Made in China with disc brake tabs? Huh. 

So they are junk? Quality Bicycle Parts is what, a wholesaler?


----------



## Vitamin G (Aug 3, 2007)

QBP:

Quality Bicycle Products is the largest distributor of bicycle parts and accessories in the bicycle industry, with revenues of $150 million in 2008. In addition to wholesaling bicycles and components from other manufacturers, QBP owns and manufactures several brands of its own. 

Quality Bicycle Products - Wikipedia, the free encyclopedia

Also parent company of Surly, Salsa, Foundry, Whiskey Parts among others.


----------



## Kontact (Apr 1, 2011)

No, they aren't junk. They just aren't any different than the bikes listed under sticky "China carbon direct" thread that is always up on the Bike forum. I don't think new decals and a US warranty make the price of a "Foundry" sensible.

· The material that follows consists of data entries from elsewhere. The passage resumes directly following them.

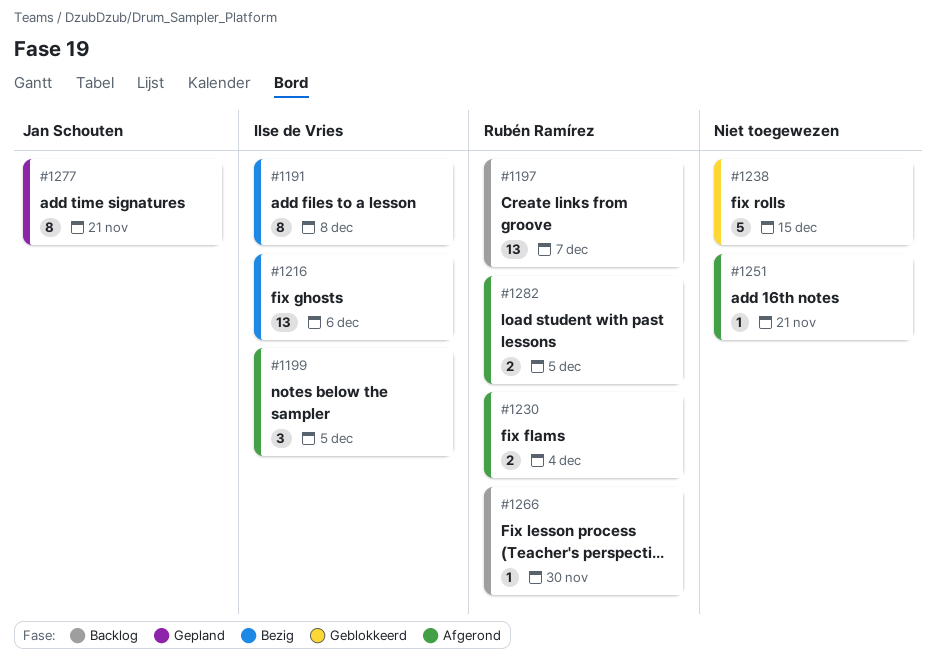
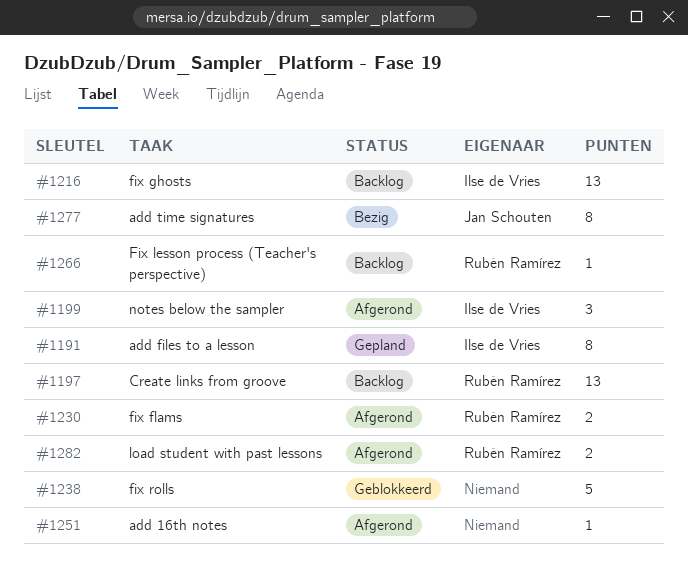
#1191, status: Bezig -> Gepland
#1216, status: Bezig -> Backlog
#1277, status: Gepland -> Bezig

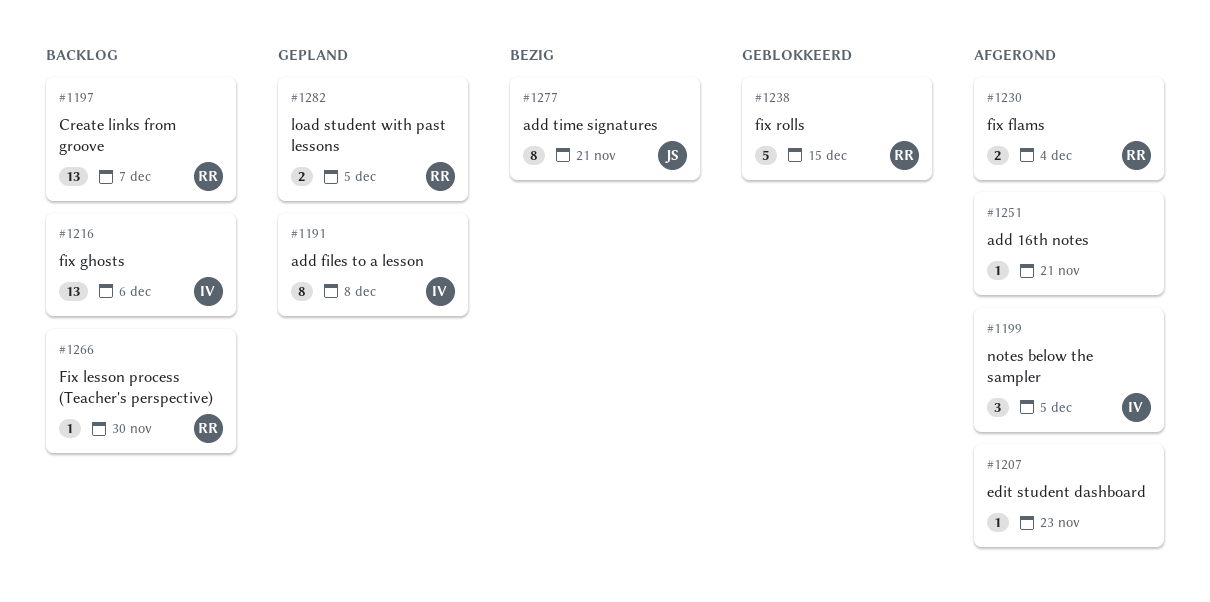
#1207: none -> present
#1238, owner: none -> Rubén Ramírez
#1282, status: Afgerond -> Gepland

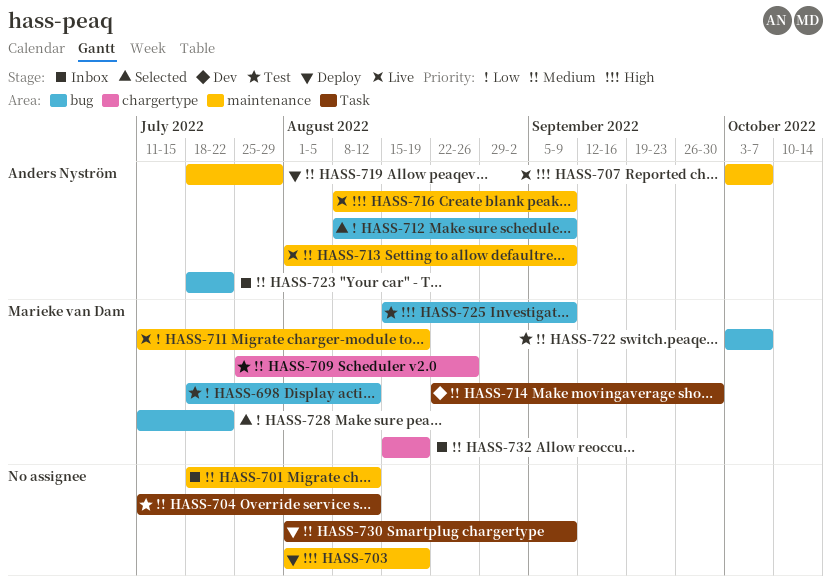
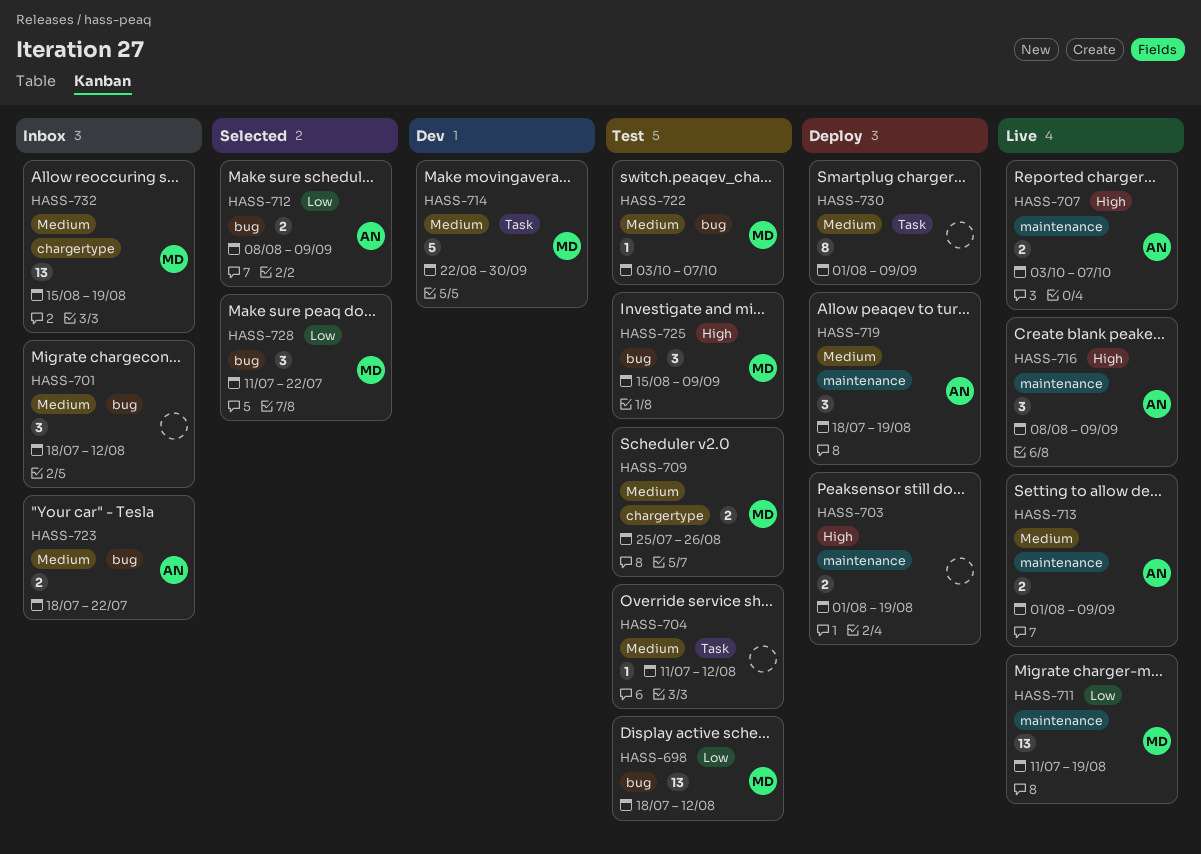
HASS-701, label: maintenance -> bug
HASS-719, due: Jul 29 -> Aug 19

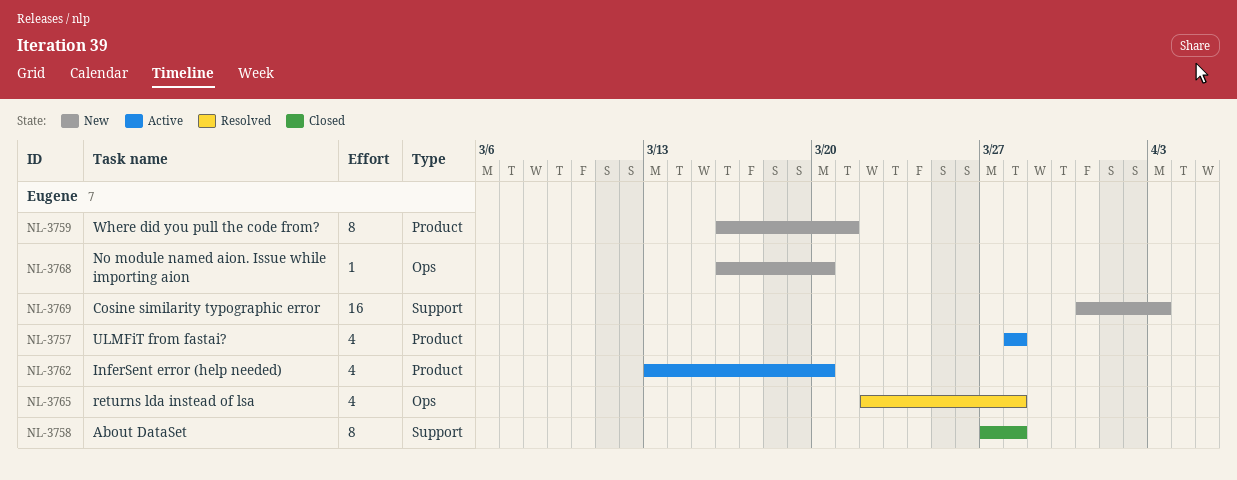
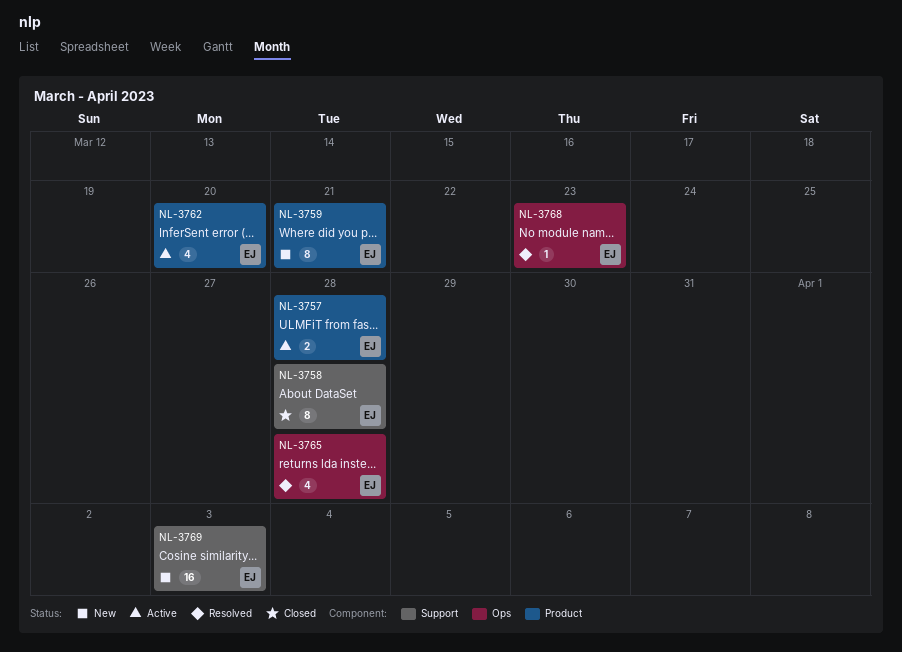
NL-3757, estimate: 4 -> 2
NL-3768, status: New -> Resolved
NL-3768, due: Mar 20 -> Mar 23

To be clear, I went to QBP's annual thingy in MN in 2011 and the Foundry bikes were clearly the same models you can buy direct from either Hong Fu or Deng Fu. Whether that is exactly the same situation today or in the future is a different story, but I don't see why it would have changed. 

Before you buy, take a look at similar frames on Ebay and decide for yourself. You might also look at the offerings from other name brand companies. Maybe Foundry is a decent value for you, but I remember thinking that their wholesale price was so much more than the consumer direct price from China that I was just stunned.


----------



## bikerector (Oct 31, 2012)

Foundry bikes are pretty good, but I think they're overpriced compared to what is available elsewhere. I don't find them to be stand-outs of any kind, just good bikes. I've looked at them several times but always go a different direction.

If you like black painted carbon, foundry may be for you.


----------